##### Text block

Studio album by Amanda Shires
- Released: November 12, 2021
- Studio: Sound Emporium
- Genre: Country; Americana; Christmas;
- Length: 38:38
- Label: Silver Knife Records
- Producer: Lawrence Rothman

Amanda Shires chronology
| To the Sunset (2018) | For Christmas (2021) | Take It Like a Man (2023) |

= For Christmas =

For Christmas is the seventh studio album by American singer-songwriter Amanda Shires. The album was recorded in Nashville at Sound Emporium and produced by Lawrence Rothman. Released on November 12, 2021 on the Silver Knife label, the album features several holiday-themed piano songs with Shires' non-traditional, often darkly humorous lyrics.

==Background==
The influence of her mentor and friend John Prine, a renowned songwriter who died during the first weeks of the COVID-19 pandemic after contracting the disease, figured in Shires' collaboration with Lawrence Rothman. Rothman contacted Shires during a time when she was disappointed with musicians and producers who found faults with her voice. In an interview with Billboard, Shires remembered how Rothman's listening skills reminded her of Prine: "[Prine] listened to my songs, let me open shows for him, and we became great friends." Shires related that Rothman had tried to contact her in 2020, saying they listened to her songs and wanted her to sing a part on a track they were producing. She agreed, and after recording found that she and Rothman worked well together to get others to appreciate the sounds she was going for: "They taught me how to accept my voice and rediscover joy in the studio. They let me lead and were on my side about choices. Sometimes you go into a studio, you’re with a group of musicians and you might say something and they don’t hear you. Maybe it’s because you’re a woman, maybe it’s because you have a quiet voice. Whatever it is, Lawrence will come in there with their big, booming voice and say, ‘She wants to try it like this.’ Everyone listens."

##########
##### Records supplied

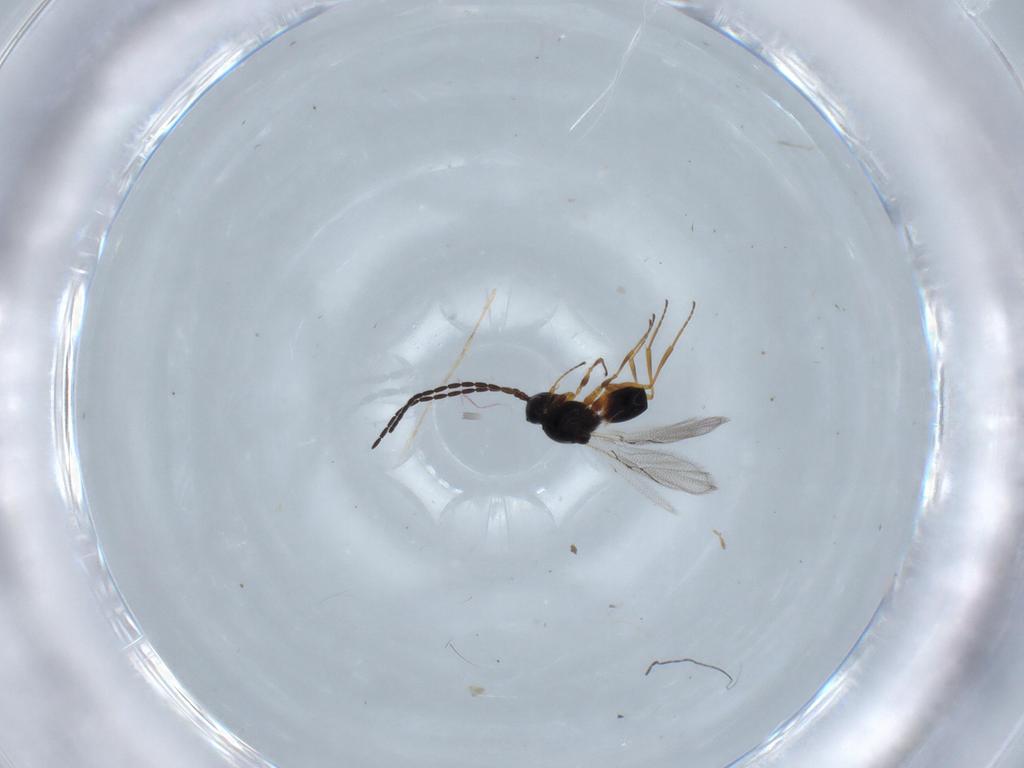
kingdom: Animalia
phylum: Arthropoda
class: Insecta
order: Hymenoptera
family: Figitidae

##########

● **What is needed**
Copy everything in the For Christmas album text from "For Christmas is" down to "darkly humorous lyrics.".

● **Response to this task**
For Christmas is the seventh studio album by American singer-songwriter Amanda Shires. The album was recorded in Nashville at Sound Emporium and produced by Lawrence Rothman. Released on November 12, 2021 on the Silver Knife label, the album features several holiday-themed piano songs with Shires' non-traditional, often darkly humorous lyrics.